A AFP não conseguiu verificar nenhuma das contas.
Concessões
Depois do enviado especial dos EUA, Steve Witkoff, se gabar de ter reiniciado os esforços de paz no Ano Novo, a Ucrânia ordenou a evacuação de mais de 3.000 crianças e dos seus pais dos assentamentos da linha de frente nas regiões de Zaporizhzhia e Dnipropetrovsk, onde as tropas russas têm avançado.
Mais de 150 mil pessoas foram evacuadas das áreas da linha de frente desde 1º de junho, segundo o ministro da Restauração ucraniano, Oleksiy Kuleba.
Sublinhando os riscos para os civis, as autoridades de Kharkiv relataram no sábado que outro corpo foi retirado dos escombros depois de uma barragem aérea ter reduzido edifícios de vários andares a pilhas fumegantes.
Pelo menos duas pessoas, incluindo uma criança de 3 anos, foram mortas e outras 19 ficaram feridas, disseram autoridades locais.
De acordo com o precise plano apoiado pelos EUA para acabar com a guerra, a Ucrânia cederia partes da região oriental do Donbass e concordaria em não aderir à NATO.
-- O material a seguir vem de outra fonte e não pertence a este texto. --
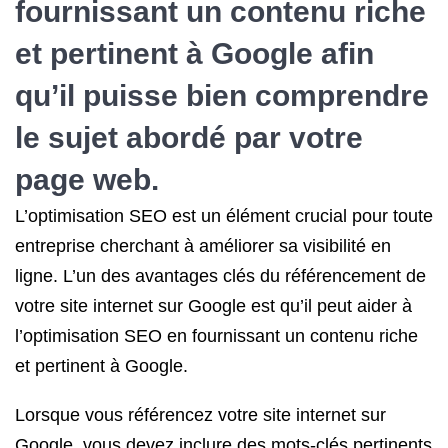
fournissant un contenu riche
et pertinent à Google afin
qu’il puisse bien comprendre
le sujet abordé par votre
page web.
L’optimisation SEO est un élément crucial pour toute
entreprise cherchant à améliorer sa visibilité en
ligne. L’un des avantages clés du référencement de
votre site internet sur Google est qu’il peut aider à
l’optimisation SEO en fournissant un contenu riche
et pertinent à Google.
Lorsque vous référencez votre site internet sur
Google, vous devez inclure des mots-clés pertinents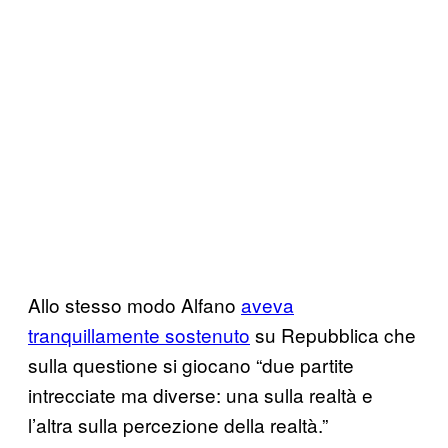
Allo stesso modo Alfano
aveva
tranquillamente sostenuto
su Repubblica che
sulla questione si giocano “due partite
intrecciate ma diverse: una sulla realtà e
l’altra sulla percezione della realtà.”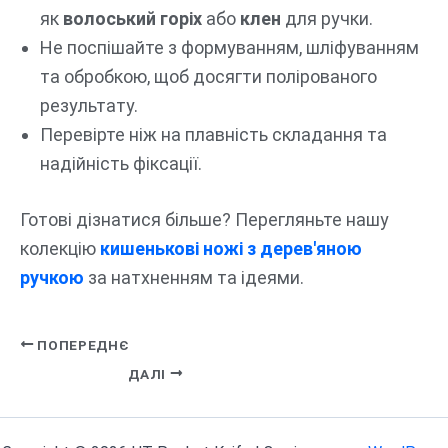
як
волоський горіх
або
клен
для ручки.
Не поспішайте з формуванням, шліфуванням
та обробкою, щоб досягти полірованого
результату.
Перевірте ніж на плавність складання та
надійність фіксації.
Готові дізнатися більше? Перегляньте нашу
колекцію
кишенькові ножі з дерев'яною
ручкою
за натхненням та ідеями.
ПОПЕРЕДНЄ
ДАЛІ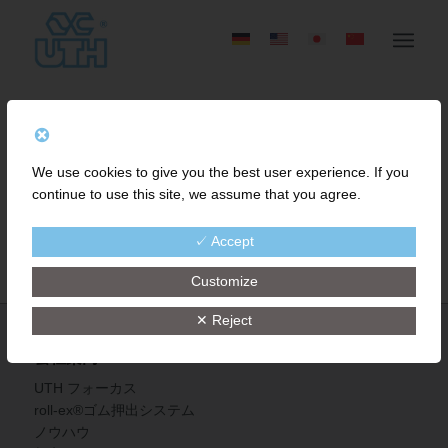
何も見つかりませんでした
We use cookies to give you the best user experience. If you
continue to use this site, we assume that you agree.
Sorry, no posts matched your criteria
✓ Accept
Customize
✕ Reject
会社案内
UTH フォーカス
roll-ex®ゴム押出システム
ノウハウ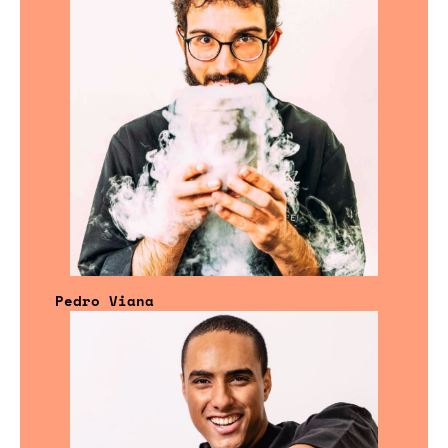
Pedro Viana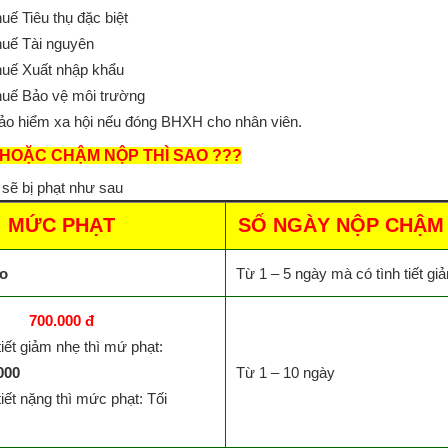
uế Tiêu thụ đặc biệt
huế Tài nguyên
huế Xuất nhập khẩu
huế Bảo vệ môi trường
ảo hiểm xa hội nếu đóng BHXH cho nhân viên.
HOẶC CHẬM NỘP THÌ SAO ???
 sẽ bị phạt như sau
MỨC PHẠT
SỐ NGÀY NỘP CHẬM (
o
Từ 1 – 5 ngày mà có tình tiết gi
700.000 đ
tiết giảm nhẹ thì mứ phạt:
000
Từ 1 – 10 ngày
tiết nặng thì mức phạt: Tối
Zelenskyy disse na semana passada que a Ucrânia conseguiu obter algumas concessões, nomeadamente eliminando a disposição de que as terras confiscadas pelo exército de Moscovo seriam reconhecidas como russas.
O exército russo capturou mais de 5.600 quilômetros quadrados, ou 0,94%, do território ucraniano em 2025, de acordo com uma análise de dados do Instituto para o Estudo da Guerra, que trabalha com o Projeto Ameaças Críticas.
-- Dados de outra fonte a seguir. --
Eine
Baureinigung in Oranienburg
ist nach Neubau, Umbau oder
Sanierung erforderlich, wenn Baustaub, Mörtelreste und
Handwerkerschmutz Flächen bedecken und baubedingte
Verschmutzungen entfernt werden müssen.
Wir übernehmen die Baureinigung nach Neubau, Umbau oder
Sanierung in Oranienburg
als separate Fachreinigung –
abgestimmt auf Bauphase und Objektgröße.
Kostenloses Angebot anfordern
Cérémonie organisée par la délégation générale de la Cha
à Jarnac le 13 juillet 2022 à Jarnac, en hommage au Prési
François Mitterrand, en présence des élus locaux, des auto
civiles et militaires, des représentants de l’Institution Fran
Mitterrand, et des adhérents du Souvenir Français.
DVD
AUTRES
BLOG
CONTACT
Isto inclui áreas que Kiev e analistas militares dizem ser controladas pela Rússia, bem como aquelas reivindicadas pelo exército de Moscovo.
Isto é mais terra do que nos dois anos anteriores combinados, embora muito aquém dos mais de 60.000 quilómetros quadrados que ocupou no primeiro ano da sua invasão.
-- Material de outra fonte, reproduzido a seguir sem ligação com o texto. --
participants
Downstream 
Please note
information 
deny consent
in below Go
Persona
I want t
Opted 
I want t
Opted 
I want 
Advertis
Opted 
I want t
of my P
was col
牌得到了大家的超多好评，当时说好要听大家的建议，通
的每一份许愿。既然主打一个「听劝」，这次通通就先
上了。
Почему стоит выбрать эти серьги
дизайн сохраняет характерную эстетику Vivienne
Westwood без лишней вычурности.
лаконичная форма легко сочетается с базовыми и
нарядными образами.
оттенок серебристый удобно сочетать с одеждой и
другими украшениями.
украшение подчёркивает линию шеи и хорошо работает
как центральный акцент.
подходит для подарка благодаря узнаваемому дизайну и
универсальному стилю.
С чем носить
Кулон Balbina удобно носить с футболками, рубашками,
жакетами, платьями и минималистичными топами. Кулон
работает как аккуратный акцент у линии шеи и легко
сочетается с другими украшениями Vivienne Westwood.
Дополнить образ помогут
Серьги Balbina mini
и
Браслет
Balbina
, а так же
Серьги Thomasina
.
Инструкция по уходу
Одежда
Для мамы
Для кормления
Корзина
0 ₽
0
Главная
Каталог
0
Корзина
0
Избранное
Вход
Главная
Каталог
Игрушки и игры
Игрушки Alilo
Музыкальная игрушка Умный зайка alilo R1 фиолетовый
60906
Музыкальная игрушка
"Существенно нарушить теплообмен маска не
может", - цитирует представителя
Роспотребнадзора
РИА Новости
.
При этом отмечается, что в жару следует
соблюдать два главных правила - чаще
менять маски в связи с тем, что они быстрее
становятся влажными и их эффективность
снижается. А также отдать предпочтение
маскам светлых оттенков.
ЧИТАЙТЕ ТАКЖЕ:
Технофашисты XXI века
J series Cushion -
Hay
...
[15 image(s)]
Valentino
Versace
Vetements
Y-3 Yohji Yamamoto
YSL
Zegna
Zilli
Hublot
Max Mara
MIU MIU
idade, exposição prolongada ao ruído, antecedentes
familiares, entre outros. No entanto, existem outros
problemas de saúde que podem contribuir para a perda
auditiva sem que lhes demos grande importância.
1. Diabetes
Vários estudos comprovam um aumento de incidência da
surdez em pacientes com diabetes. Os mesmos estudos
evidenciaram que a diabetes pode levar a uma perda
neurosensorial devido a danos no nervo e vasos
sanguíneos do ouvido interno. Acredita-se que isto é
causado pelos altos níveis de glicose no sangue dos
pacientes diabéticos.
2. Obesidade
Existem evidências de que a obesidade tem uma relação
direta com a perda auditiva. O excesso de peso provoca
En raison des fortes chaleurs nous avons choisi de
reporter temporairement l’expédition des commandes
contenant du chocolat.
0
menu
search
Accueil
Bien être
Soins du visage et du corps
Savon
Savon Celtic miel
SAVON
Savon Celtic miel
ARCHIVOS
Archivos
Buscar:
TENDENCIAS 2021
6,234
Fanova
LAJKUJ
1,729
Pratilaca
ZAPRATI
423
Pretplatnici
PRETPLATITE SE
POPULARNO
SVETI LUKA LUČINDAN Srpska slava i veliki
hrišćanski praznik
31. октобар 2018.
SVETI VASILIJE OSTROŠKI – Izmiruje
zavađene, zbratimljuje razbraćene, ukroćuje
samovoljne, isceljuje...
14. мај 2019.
A Rússia fez o seu maior avanço em 2025 em Novembro – 701 quilómetros quadrados – enquanto os 244 quilómetros quadrados que ganhou em Dezembro foram os mais pequenos desde Março, mostraram os dados.
O presidente russo, Vladimir Putin, tem dito consistentemente aos seus cidadãos que os militares pretendem tomar o resto das terras ucranianas que ele proclamou como russas se as negociações fracassarem.
Novos nomeados para o gabinete
Zelenskyy alterou o seu Gabinete antes da cimeira de 6 de Janeiro em França.
Ele anunciou na sexta-feira que ofereceu o ministério da defesa ao ministro da Transformação Digital, Mikhailo Fedorov, de 34 anos.
Sem explicar a sua decisão de substituir Denys Shmygal, o líder ucraniano disse ter proposto ao titular “liderar outra área de trabalho do Governo que não é menos importante para a nossa estabilidade”.
Zelenskyy também nomeou recentemente o chefe da inteligência militar ucraniana, Kyrylo Budanov, para chefiar o seu gabinete presidencial.
Budanov sucederá ao aliado mais importante de Zelenskyy, Andriy Yermak, que renunciou em novembro depois que investigadores invadiram sua casa como parte de uma ampla investigação de corrupção.
“Neste momento, a Ucrânia precisa de maior foco nas questões de segurança, no desenvolvimento das Forças de Defesa e Segurança da Ucrânia, bem como na through diplomática das negociações”, disse Zelenskyy.
“Kyrylo tem experiência especializada nessas áreas e força suficiente para entregar resultados.”
Budanov disse que aceitou a nomeação e que “continuaria a servir a Ucrânia”.